• RAW DATA
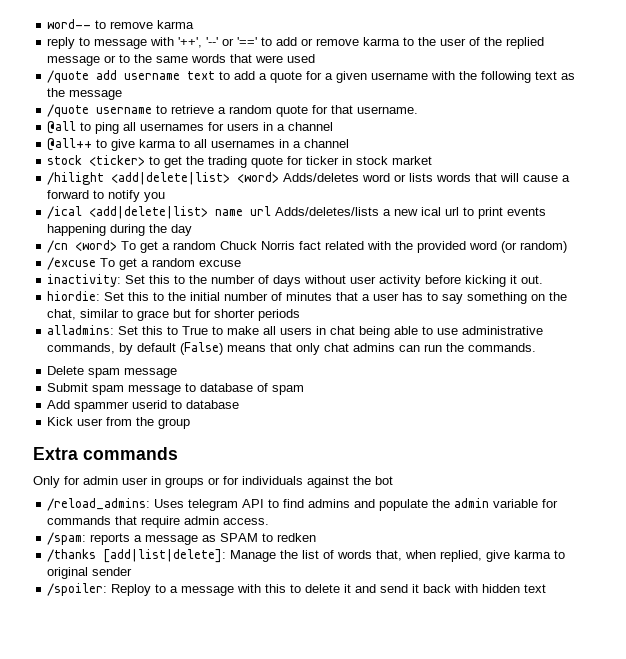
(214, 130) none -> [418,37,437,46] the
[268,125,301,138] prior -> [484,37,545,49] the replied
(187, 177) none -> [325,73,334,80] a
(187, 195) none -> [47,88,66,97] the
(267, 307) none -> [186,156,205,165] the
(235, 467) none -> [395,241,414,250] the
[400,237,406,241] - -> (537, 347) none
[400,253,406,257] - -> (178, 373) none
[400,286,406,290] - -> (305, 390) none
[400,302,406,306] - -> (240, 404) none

• TASK OBJECTIVE
Could you reproduce all of the data above exactly and skip any image?

• RESPONSE TO THE EXERCISE
(214, 130) none -> [418,37,437,46] the
[268,125,301,138] prior -> [484,37,545,49] the replied
(187, 177) none -> [325,73,334,80] a
(187, 195) none -> [47,88,66,97] the
(267, 307) none -> [186,156,205,165] the
(235, 467) none -> [395,241,414,250] the
[400,237,406,241] - -> (537, 347) none
[400,253,406,257] - -> (178, 373) none
[400,286,406,290] - -> (305, 390) none
[400,302,406,306] - -> (240, 404) none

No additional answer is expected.